Rajat Gupta, who founded the Indian School of Business (ISB) in 2001, has stepped down as the school’s chairman as he faces civil charges for insider trading in the United States, the Financial Times reports. The charges against Gupta, the former global head of McKinsey, relate to his relationship with Raj Rajaratnam, head of the New York hedge fund Galleon Group, and the alleged passing of information between them. Gupta has denied any wrongdoing.
“Rajat Gupta has requested the Indian School of Business executive board to relieve him of his board responsibilities till his pending matter with the US SEC is resolved,” the ISB said yesterday.
According to the FT report, ISB’s loyalty to Gupta had increasingly begun to look out of step, given that the former McKinsey managing director had stepped down from boards at companies including Procter & Gamble and American Airlines after the U.S. Securities and Exchange Commission charged him with insider trading earlier this month. He had earlier left U.S. banking group Goldman Sachs, the FT added.
Gupta’s departure from the ISB board precedes an April 2nd board meeting, at which a new chairman will be considered. The board includes some of India’s most prominent business people, including business magnate Anil Ambani, bankers Chanda Kochhar and Deepak Parekh and industrialists Rahul Bajaj and Lakshmi Mittal.

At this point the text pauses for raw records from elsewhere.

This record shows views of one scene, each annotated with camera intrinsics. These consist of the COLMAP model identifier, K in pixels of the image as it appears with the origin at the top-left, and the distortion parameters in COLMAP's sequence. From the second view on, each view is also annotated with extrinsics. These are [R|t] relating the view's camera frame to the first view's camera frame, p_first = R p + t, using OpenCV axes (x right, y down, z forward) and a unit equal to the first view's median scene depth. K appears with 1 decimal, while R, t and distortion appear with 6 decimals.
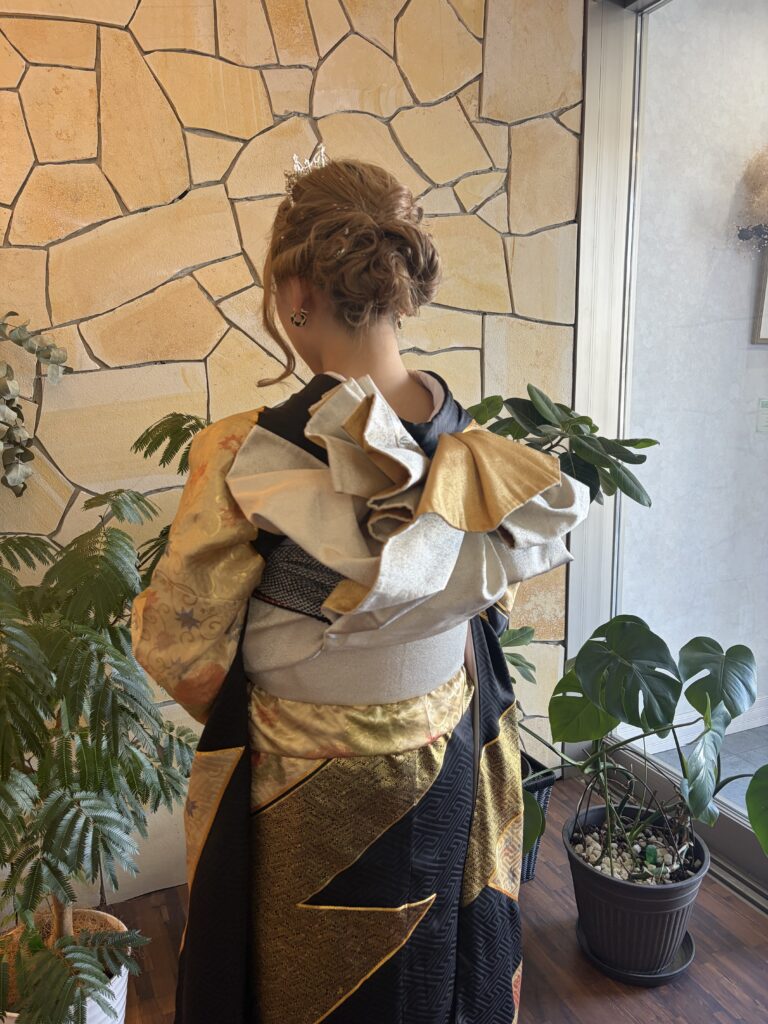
lens RADIAL K [[798.7, 0, 383.4], [0, 798.7, 527.3], [0, 0, 1]] dist [0.047999, -0.063260]
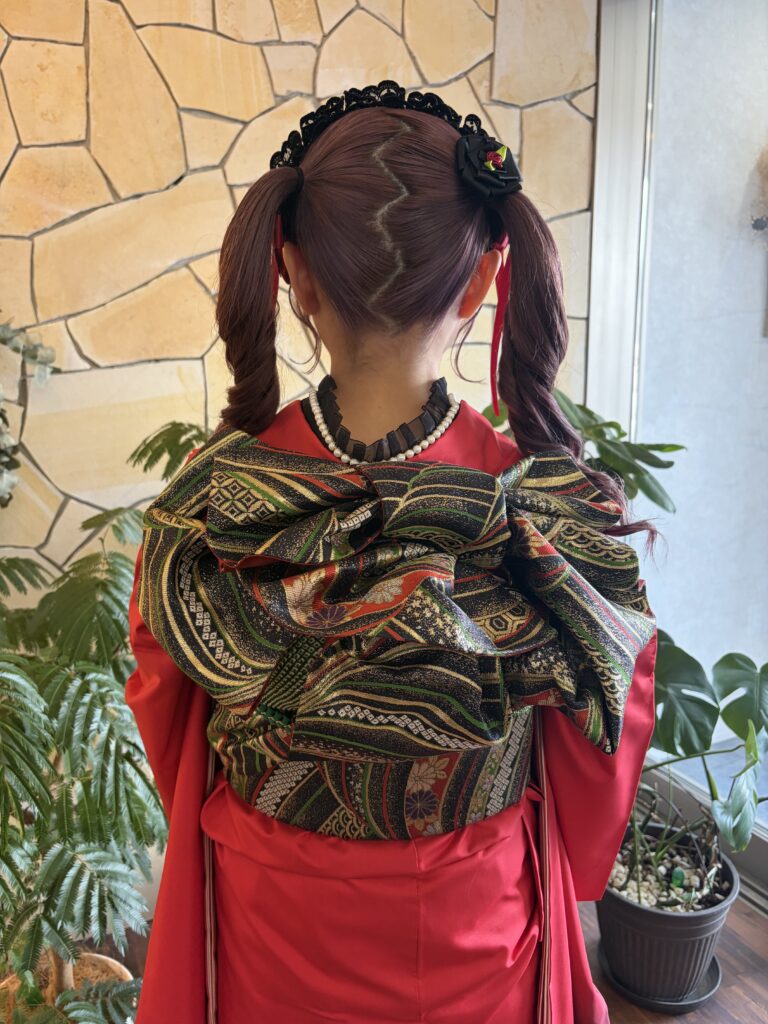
lens RADIAL K [[798.7, 0, 385.1], [0, 798.7, 520.3], [0, 0, 1]] dist [0.047999, -0.063260]
pose [[0.999505, -0.005891, 0.030910, -0.040703], [0.005455, 0.999885, 0.014158, -0.032051], [-0.030990, -0.013982, 0.999422, 0.056775]]
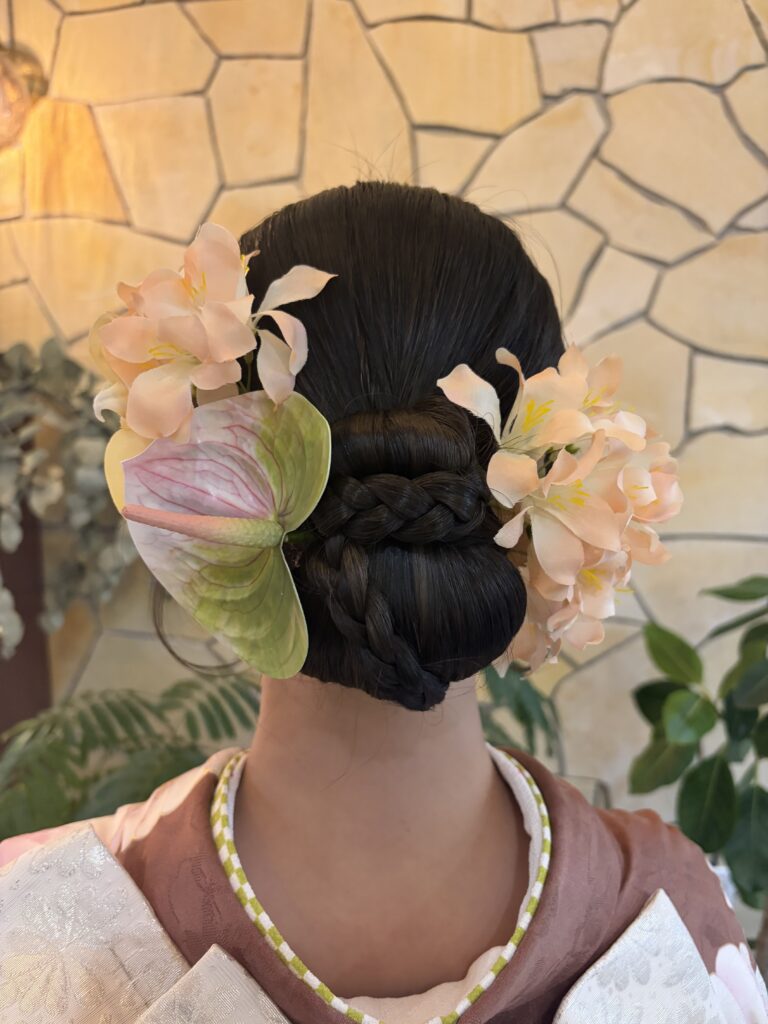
lens RADIAL K [[798.7, 0, 363.9], [0, 798.7, 523.6], [0, 0, 1]] dist [0.047999, -0.063260]
pose [[0.922633, 0.108917, -0.369979, 0.019335], [-0.103935, 0.994022, 0.033439, -0.151792], [0.371410, 0.007601, 0.928438, 0.298882]]
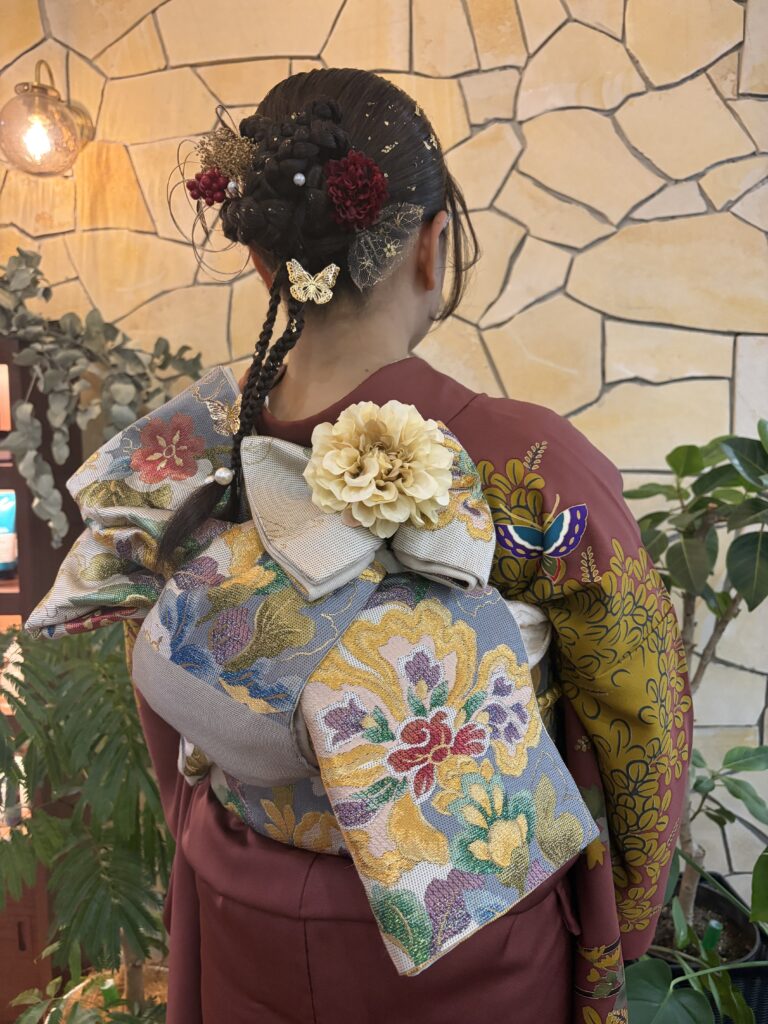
lens RADIAL K [[798.7, 0, 366.7], [0, 798.7, 516.0], [0, 0, 1]] dist [0.047999, -0.063260]
pose [[0.904765, 0.055564, -0.422271, 0.164531], [-0.086476, 0.994768, -0.054391, -0.016240], [0.417039, 0.085728, 0.904837, 0.172938]]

Gupta, born in Calcutta and schooled in New Delhi, has been admired for his ascent within McKinsey and for his founding of ISB, which has been the center of a powerful network of top Indian business people and has rapidly climbed rankings of the world’s best business schools, according to the FT.
Until now, ISB stood by Gupta, believing him to be innocent until proven guilty, but the FT called his departure from the board “recognition in India that it may no longer be appropriate for the former consultant to hold high office while he faces the SEC charges.”
Indian institutions have been slower to respond to the crisis surrounding Gupta, and many of his closest associates in India, particularly at McKinsey, remain convinced that he will be vindicated in court, the FT reports. Although as details emerge in the Galleon trial emerge, that mood may be shifting, the paper adds, noting that Gupta’s close associate in India, Anil Kumar, has pleaded guilty to insider trading charges relating to passing information to Rajaratnam.